▸ TASK BRIEF:
Print out every line of the material exactly. Include no pictures.

*** Block opens ***

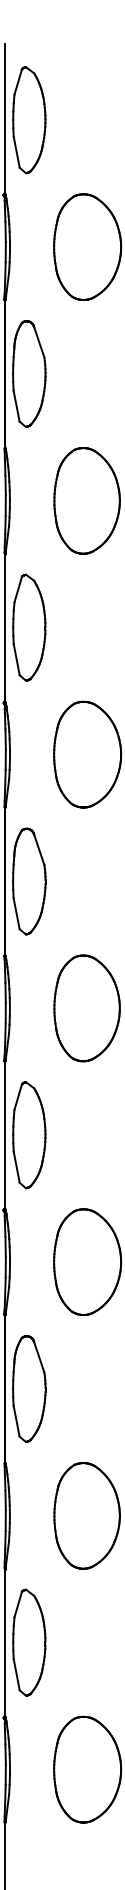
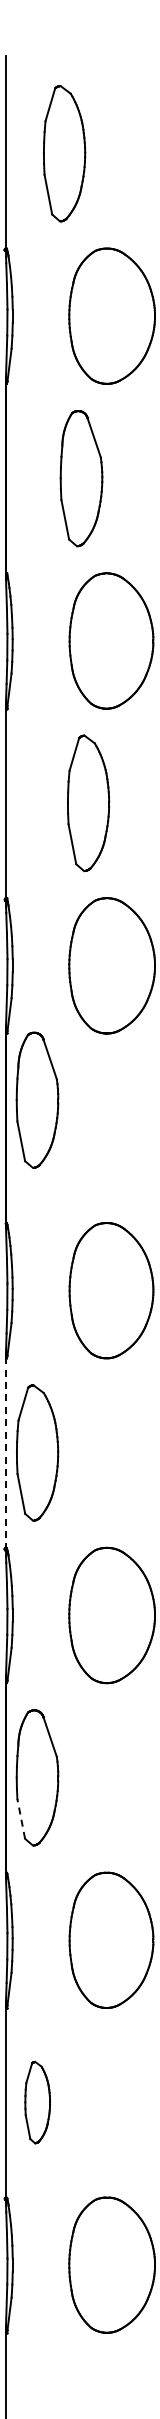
part: (29, 120) -> (64, 153), moved
part: (29, 373) -> (81, 478), moved
part: (29, 627) -> (88, 803), moved
part: (29, 880) -> (37, 1099), moved
line: (5, 1134) -> (6, 1452), solid -> dashed
line: (16, 1420) -> (21, 1818), solid -> dashed
part: (29, 1642) -> (37, 2102), size x0.6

*** Block closes ***

▸ WRITTEN REPLY:
part: (29, 120) -> (64, 153), moved
part: (29, 373) -> (81, 478), moved
part: (29, 627) -> (88, 803), moved
part: (29, 880) -> (37, 1099), moved
line: (5, 1134) -> (6, 1452), solid -> dashed
line: (16, 1420) -> (21, 1818), solid -> dashed
part: (29, 1642) -> (37, 2102), size x0.6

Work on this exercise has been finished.